Pennsylvania dairy farmers have been under continuous pressure of decreasing fluid milk consumption in the country and tight markets met by production surpluses and tariffs. Congressman Glenn Thompson led a summit at Mount Aloysius College in Cambria County Monday, reassuring producers and farmers that a handful of new policies would offer meaningful assistance to the industry.
“The new farm bill provides critical support for production agriculture across the board,” Thompson said. “Support comes in the form of voluntary insurance, agriculture extension services, rural development and conservation programs.”
Voluntary insurance, known as the Dairy Margin Coverage program, issues payouts to farmers when their profit margins fall below a certain level. In July, the Department of Agriculture began paying about $100 million dollars in insured milk production.

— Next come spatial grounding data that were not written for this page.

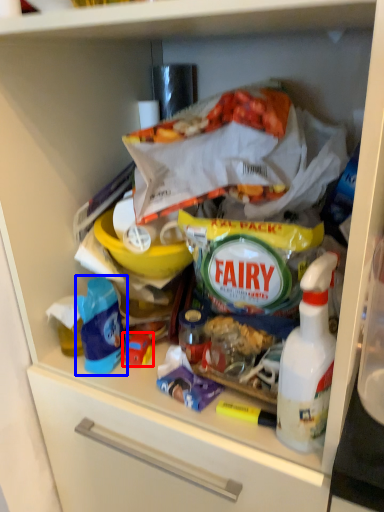
Question: Which object appears farthest to the camera in this image, toy (highlighted by a red box) or product (highlighted by a blue box)?

Choices:
 (A) toy
 (B) product

Answer: (A)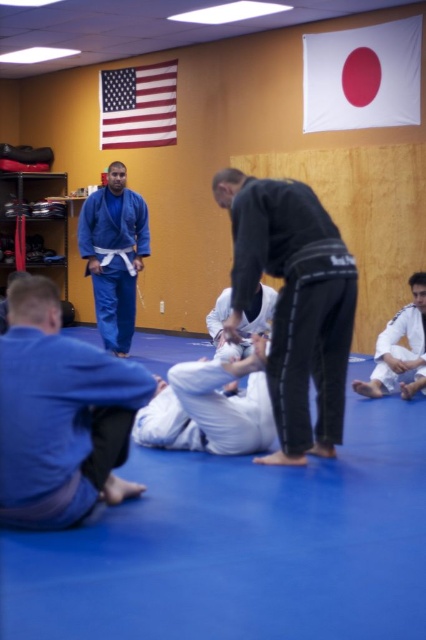
You are standing at the center of the dojo. You need to move to the blue matte gi at lower left. Which direction should you move in?

Since the blue matte gi at lower left is located at coordinates point 0.650 on the x axis and 0.143 on the y axis, you should move to the left and slightly forward to reach it.

Consider the image. You are a new student entering the dojo and see the blue matte gi at lower left and the black matte uniform at center. Which one has a smaller width?

The blue matte gi at lower left has a smaller width than the black matte uniform at center.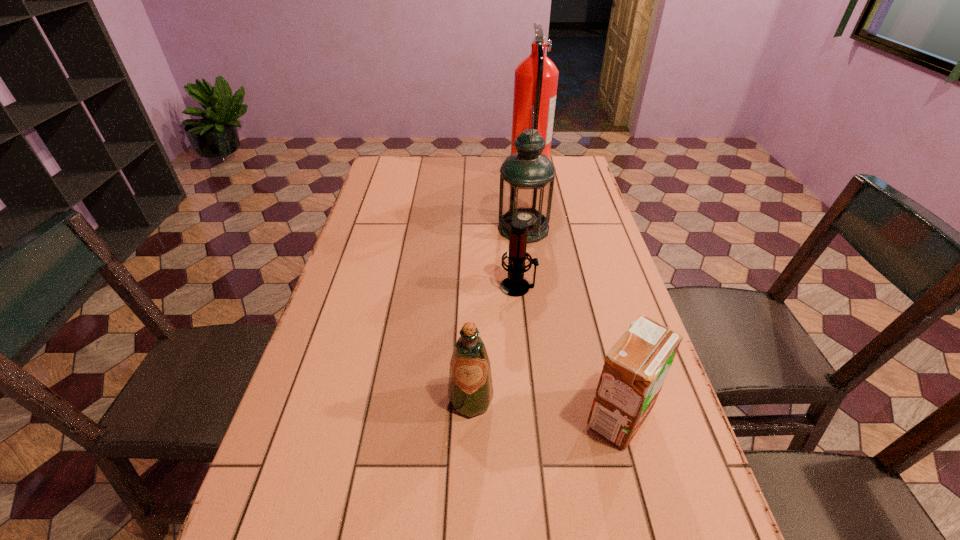
The width and height of the screenshot is (960, 540). What are the coordinates of `vacant point located 0.280m on the back of the fourth shortest object` in the screenshot? It's located at (516, 174).

The width and height of the screenshot is (960, 540). I want to click on free space located 0.300m on the straw side of the carton, so point(437,416).

This screenshot has width=960, height=540. I want to click on free space located 0.320m on the straw side of the carton, so click(x=427, y=416).

This screenshot has width=960, height=540. I want to click on free space located 0.170m on the straw side of the carton, so click(500, 416).

Find the location of `vacant area situated 0.140m on the front-facing side of the leftmost object`. vacant area situated 0.140m on the front-facing side of the leftmost object is located at coordinates (469, 490).

Identify the location of vacant space located on the left of the microphone. The height and width of the screenshot is (540, 960). (474, 287).

At what (x,y) coordinates should I click in order to perform the action: click on object that is at the far edge. Please return your answer as a coordinate pair (x, y). The width and height of the screenshot is (960, 540). Looking at the image, I should click on (536, 78).

This screenshot has width=960, height=540. Identify the location of fire extinguisher at the right edge. (536, 78).

Where is `carton present at the right edge`? The height and width of the screenshot is (540, 960). carton present at the right edge is located at coordinates (635, 369).

The image size is (960, 540). Find the location of `object that is positioned at the far right corner`. object that is positioned at the far right corner is located at coordinates (536, 78).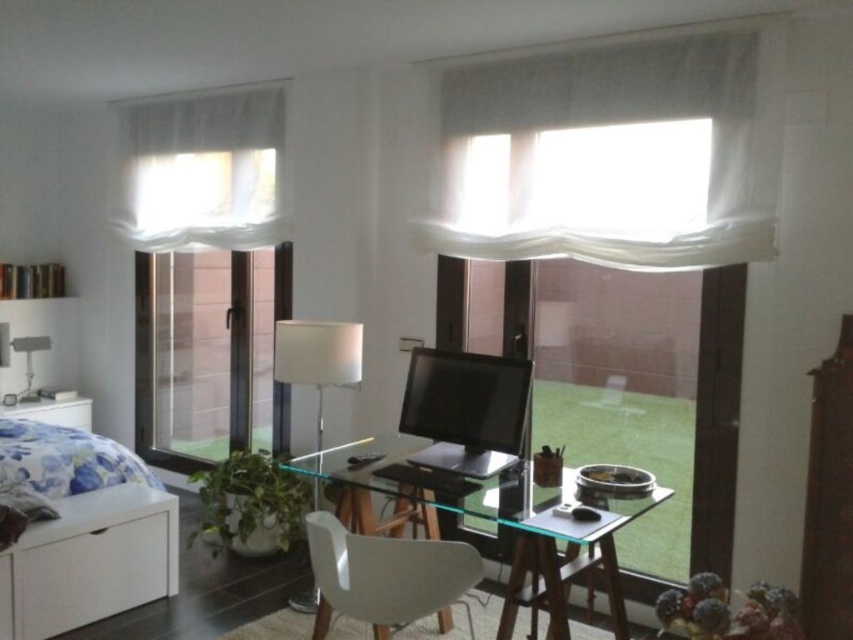
Question: Which point is farther to the camera?

Choices:
 (A) (82, 598)
 (B) (413, 588)

Answer: (A)

Question: Is white matte bed at lower left bigger than white matte chair at center?

Choices:
 (A) no
 (B) yes

Answer: (B)

Question: Which object appears farthest from the camera in this image?

Choices:
 (A) transparent glass door at center
 (B) white sheer curtain at upper left

Answer: (A)

Question: Can you confirm if white sheer curtain at upper center is bigger than white matte bed at lower left?

Choices:
 (A) no
 (B) yes

Answer: (B)

Question: Which of the following is the farthest from the observer?

Choices:
 (A) white sheer curtain at upper left
 (B) transparent glass door at center
 (C) transparent glass computer desk at center

Answer: (B)

Question: Can you confirm if white matte bed at lower left is positioned to the right of white matte chair at center?

Choices:
 (A) yes
 (B) no

Answer: (B)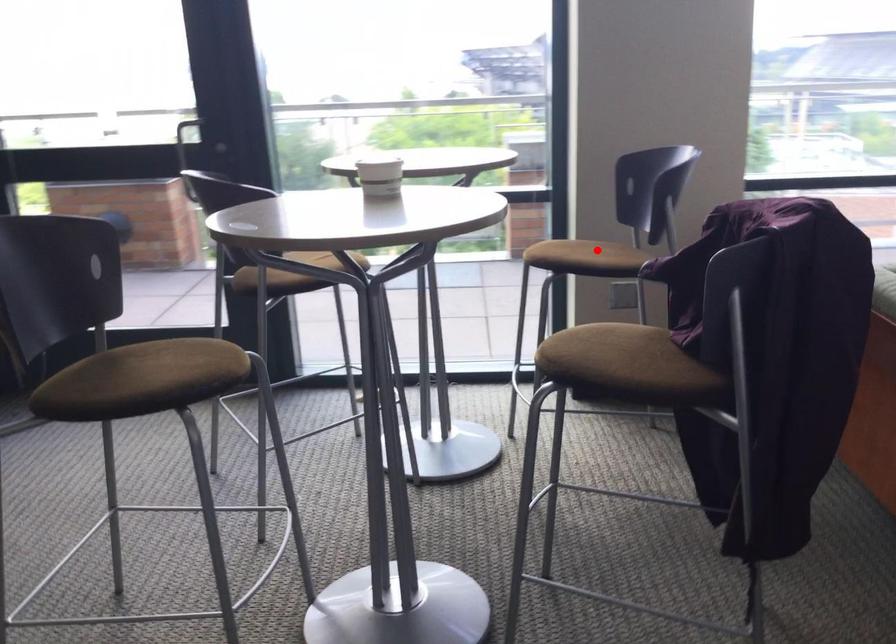
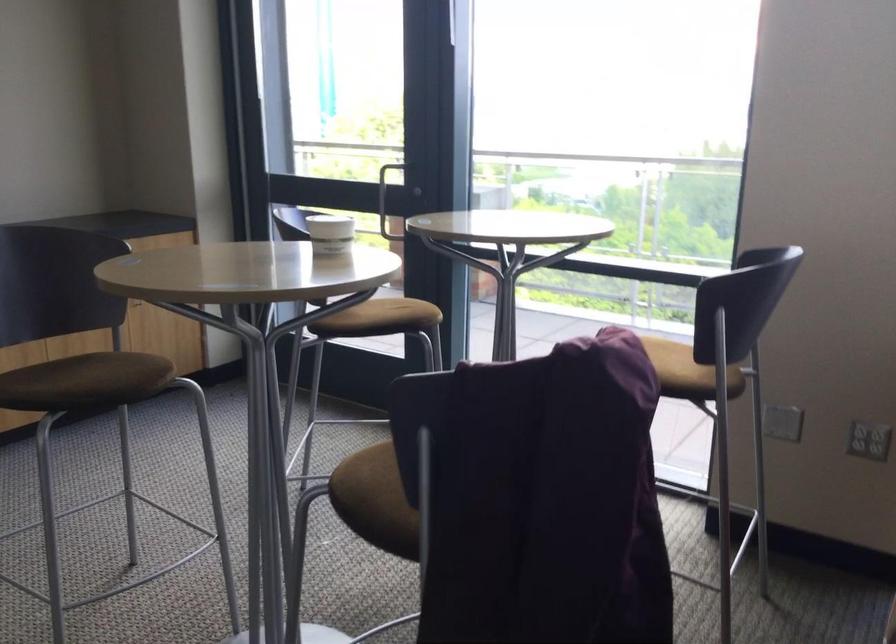
Find the pixel in the second image that matches the highlighted location in the first image.

(669, 359)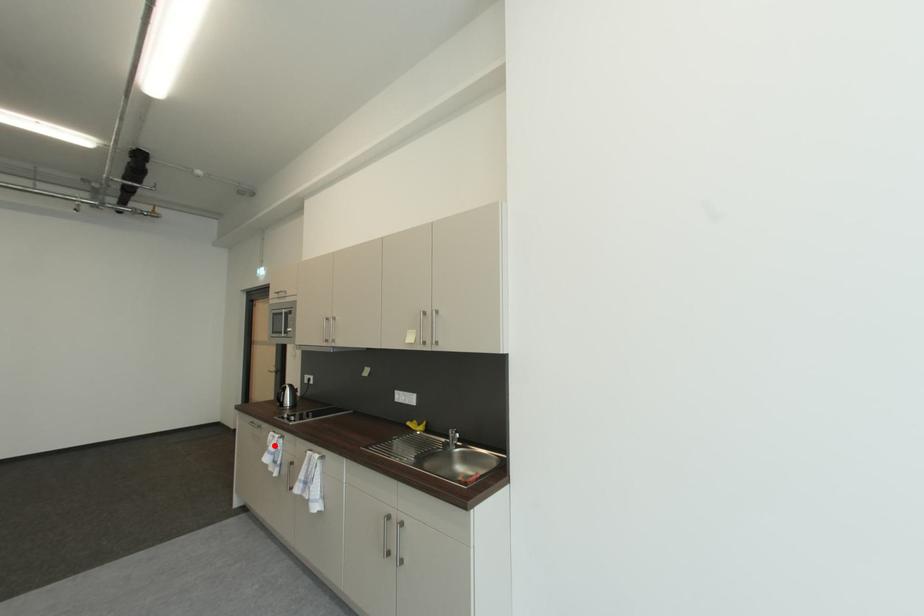
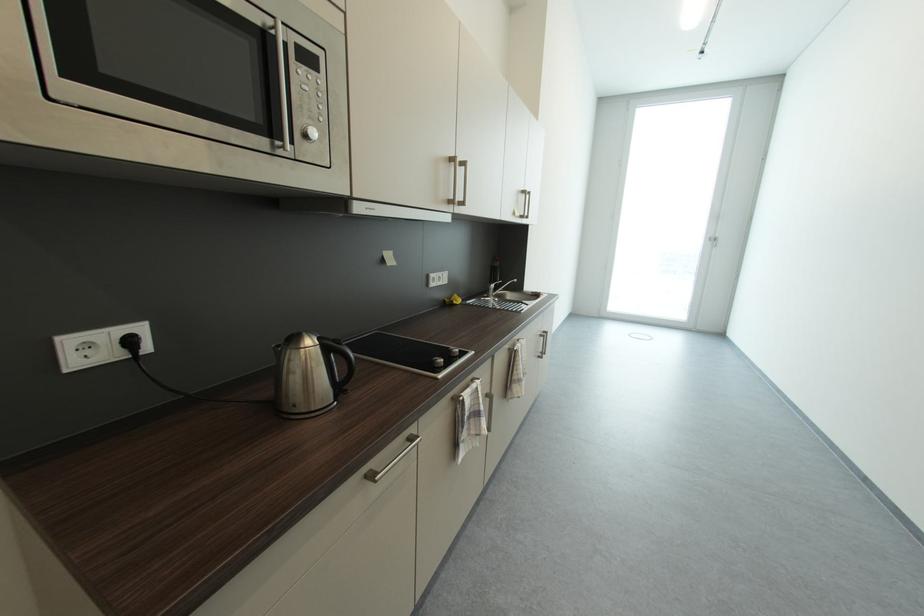
Find the pixel in the second image that matches the highlighted location in the first image.

(472, 419)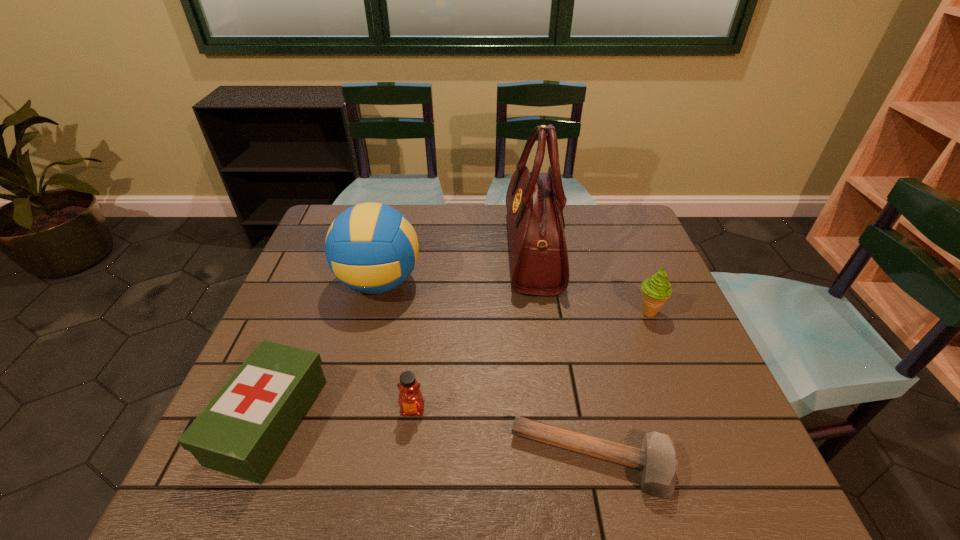
This screenshot has width=960, height=540. Identify the location of free location located on the back of the second tallest object. (x=397, y=214).

Identify the location of vacant space located 0.200m on the back of the third tallest object. Image resolution: width=960 pixels, height=540 pixels. (626, 255).

Image resolution: width=960 pixels, height=540 pixels. Find the location of `free space located on the front label of the honey`. free space located on the front label of the honey is located at coordinates (405, 468).

The image size is (960, 540). In order to click on vacant point located 0.050m on the right of the first-aid kit in this screenshot , I will do `click(341, 421)`.

This screenshot has height=540, width=960. In order to click on free space located on the left of the shortest object in this screenshot , I will do `click(325, 460)`.

You are a GUI agent. You are given a task and a screenshot of the screen. Output one action in this format:
    pyautogui.click(x=<x>, y=<y>)
    Task: Click on the object at the far edge
    The image size is (960, 540).
    Given the screenshot: What is the action you would take?
    pyautogui.click(x=539, y=259)

Image resolution: width=960 pixels, height=540 pixels. Find the location of `the first-aid kit present at the near edge`. the first-aid kit present at the near edge is located at coordinates (242, 431).

The image size is (960, 540). In order to click on mallet located at the near edge in this screenshot , I will do `click(657, 461)`.

At what (x,y) coordinates should I click in order to perform the action: click on volleyball that is positioned at the left edge. Please return your answer as a coordinate pair (x, y). The width and height of the screenshot is (960, 540). Looking at the image, I should click on (372, 248).

Find the location of a particular element. Image resolution: width=960 pixels, height=540 pixels. the first-aid kit that is at the left edge is located at coordinates (242, 431).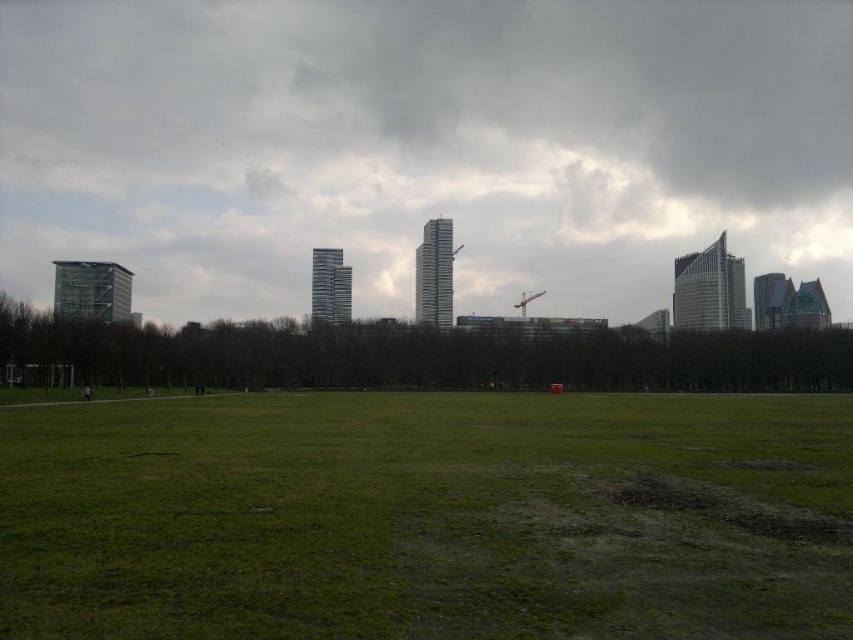
Question: From the image, what is the correct spatial relationship of white fluffy cloud at upper center in relation to green grass at center?

Choices:
 (A) right
 (B) left

Answer: (A)

Question: Which of the following is the farthest from the observer?

Choices:
 (A) (297, 412)
 (B) (294, 250)

Answer: (B)

Question: From the image, what is the correct spatial relationship of white fluffy cloud at upper center in relation to green grass at center?

Choices:
 (A) left
 (B) right

Answer: (B)

Question: Is white fluffy cloud at upper center wider than green grass at center?

Choices:
 (A) no
 (B) yes

Answer: (B)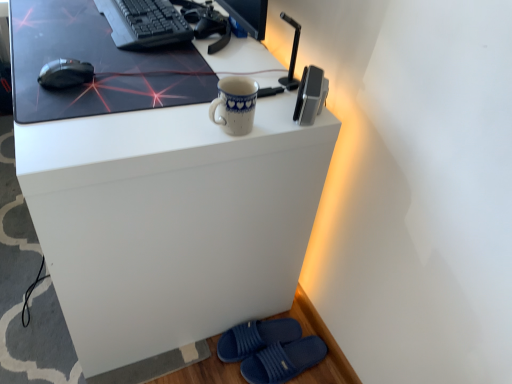
Where is `free space that is to the left of black matte mouse at left`? This screenshot has width=512, height=384. free space that is to the left of black matte mouse at left is located at coordinates (24, 60).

About 100 people, including farmers, producers and state government representatives, attended. The panel at the summit included U.S. Secretary of Agriculture Sonny Perdue, Pennsylvania Secretary of Agriculture Russell Redding and Congressmen Fred Keller and John Joyce. They expressed support for the Farm Bill but also for the Trump administration’s proposed United States-Mexico-Canada Agreement.
Thompson said, in addition to current safety net measures, USMCA will expand markets for dairy farmers. A critical component in the proposal is eliminating a category of dairy products in Canada, which Thompson said hurts U.S. dairy exports.
Perdue said USMCA is not only important for the region, but also sends a signal of broader trade policies of the United States.
“If we can’t do a deal, an agreement, with our closest neighbors and two of our largest trading partners, the world’s gonna say, ‘Why should we do a trade deal that way?’” Perdue said.
Maggie Curtis, a dairy farmer from Corry, Pennsylvania, said that corporate consolidations are putting family farms out of business. She hopes more local producers can process their own products and trade freely in the long run. Redding responded that the state is working to get investments that would keep family dairy farms in Pennsylvania.
Thompson also promoted a bill he sponsors that would bring whole milk back to schools.
“There’s legislation that we need to do, but there’s a lot of other things we need to keep doing,” he said.